The International Trade Commission will hold a hearing to make its final determination on anti-dumping and countervailing duties on truck and bus tires from China in January 2017, the Federal Register reports.

The ITC will hold the hearing at 9:30 a.m. on Jan. 24, 2017, at the U.S. International Trade Commission Building. This will be the final hearing to determine Chinese truck and bus tires are materially injuring, or threaten to materially injure, industry in the United States.Requests to appear at the hearing must be filed in writing with the Secretary to the Commission on or before Jan. 18, 2017. According to the Federal Register, “a nonparty who has testimony that may aid the Commission’s deliberations may request permission to present a short statement at the hearing.

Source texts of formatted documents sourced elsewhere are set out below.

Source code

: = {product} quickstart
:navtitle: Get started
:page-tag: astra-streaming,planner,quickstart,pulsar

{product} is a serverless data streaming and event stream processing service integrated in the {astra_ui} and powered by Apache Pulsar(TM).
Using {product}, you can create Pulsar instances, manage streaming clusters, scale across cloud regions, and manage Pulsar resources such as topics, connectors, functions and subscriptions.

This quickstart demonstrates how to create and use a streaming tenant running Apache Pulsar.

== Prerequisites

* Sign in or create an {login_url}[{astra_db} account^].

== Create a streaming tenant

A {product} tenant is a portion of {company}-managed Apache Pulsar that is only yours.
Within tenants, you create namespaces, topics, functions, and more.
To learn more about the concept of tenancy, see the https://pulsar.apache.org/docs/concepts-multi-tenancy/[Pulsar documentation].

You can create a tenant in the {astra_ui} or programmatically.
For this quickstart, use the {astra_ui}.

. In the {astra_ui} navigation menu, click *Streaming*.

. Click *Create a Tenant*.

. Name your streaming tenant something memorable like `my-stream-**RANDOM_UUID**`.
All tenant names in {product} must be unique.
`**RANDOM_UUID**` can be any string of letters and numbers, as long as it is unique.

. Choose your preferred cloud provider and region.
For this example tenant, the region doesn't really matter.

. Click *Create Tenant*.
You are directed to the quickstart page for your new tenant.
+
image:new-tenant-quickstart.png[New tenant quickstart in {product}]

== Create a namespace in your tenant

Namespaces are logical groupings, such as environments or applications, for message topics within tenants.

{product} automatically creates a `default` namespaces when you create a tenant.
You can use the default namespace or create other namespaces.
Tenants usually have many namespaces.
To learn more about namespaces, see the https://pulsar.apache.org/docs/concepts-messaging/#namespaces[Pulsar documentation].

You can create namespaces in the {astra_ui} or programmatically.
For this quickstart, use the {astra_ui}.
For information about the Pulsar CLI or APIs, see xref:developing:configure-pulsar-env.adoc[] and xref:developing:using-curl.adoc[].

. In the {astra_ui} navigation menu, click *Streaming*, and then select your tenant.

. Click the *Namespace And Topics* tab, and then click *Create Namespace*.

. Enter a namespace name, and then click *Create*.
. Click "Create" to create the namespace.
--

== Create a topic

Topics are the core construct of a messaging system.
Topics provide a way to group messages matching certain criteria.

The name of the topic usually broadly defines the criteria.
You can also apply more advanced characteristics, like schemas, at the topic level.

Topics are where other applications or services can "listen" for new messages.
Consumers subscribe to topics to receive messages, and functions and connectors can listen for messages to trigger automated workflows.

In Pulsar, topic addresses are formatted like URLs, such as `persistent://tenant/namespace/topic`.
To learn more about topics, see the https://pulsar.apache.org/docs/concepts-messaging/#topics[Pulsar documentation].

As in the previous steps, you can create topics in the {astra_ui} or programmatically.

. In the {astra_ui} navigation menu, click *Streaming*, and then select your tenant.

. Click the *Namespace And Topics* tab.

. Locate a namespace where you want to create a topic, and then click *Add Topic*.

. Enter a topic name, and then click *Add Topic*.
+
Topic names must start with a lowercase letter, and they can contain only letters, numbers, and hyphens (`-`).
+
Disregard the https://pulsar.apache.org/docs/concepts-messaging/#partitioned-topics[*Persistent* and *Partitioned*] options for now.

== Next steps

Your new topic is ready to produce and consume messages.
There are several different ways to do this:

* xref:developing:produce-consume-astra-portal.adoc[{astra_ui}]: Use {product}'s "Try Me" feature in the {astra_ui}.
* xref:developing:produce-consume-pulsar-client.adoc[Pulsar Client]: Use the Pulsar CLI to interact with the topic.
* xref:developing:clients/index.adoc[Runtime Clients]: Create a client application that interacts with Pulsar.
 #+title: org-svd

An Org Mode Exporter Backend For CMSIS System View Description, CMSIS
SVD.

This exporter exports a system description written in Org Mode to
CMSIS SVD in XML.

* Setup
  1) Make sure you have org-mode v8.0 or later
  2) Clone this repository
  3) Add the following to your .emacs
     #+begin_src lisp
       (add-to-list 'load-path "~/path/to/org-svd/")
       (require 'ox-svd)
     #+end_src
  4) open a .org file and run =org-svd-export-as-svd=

All parties and nonparties desiring to appear at the hearing and make oral presentations should participate in a prehearing conference to be held on January 20, 2017, at the U.S. International Trade Commission Building, if deemed necessary.”

Preliminary Results: AD

The Department of Commerce issued a correction to its preliminary anti-dumping duty determination in October after two “significant ministerial errors” lead to greater tariffs for every manufacturer and importer.

Due to an error made in the calculation of estimated weighted-average for Prinx Chengshan (Shandong) Tire Co. (PCT), the tiremaker’s anti-dumping rate grew from 20.87% to 30.36%. Since the DOC used PCT’s initial tariff for all other “non-selected respondents” during its first announcement, rates from non-selected respondents also increased to 30.36%.

Preliminary Results: CVD

The DOC’s preliminary determination assigned CVD rates ranging from 17.06 to 23.38% to counteract a tire exporters artificially low prices that result from government subsidies. Those directly affected by the ruling include Double Coin Holdings Ltd., which produces tires for China Manufacturers Alliance (CMA) in the U.S., with a CVD rate of 17.06%, and Guizhou Tyre Co. with a CVD rate of 23.38%. All other Chinese tire producers were issued rates of 20.22%.

Additionally, Guizhou Tyre was found to be in violation of critical circumstance and must pay duties on any imports to the U.S. going back 90 days from the determination. Critical circumstance prohibits shipping at a frenzied rate following a filed complaint. The DOC found Double Coin did not violate critical circumstance.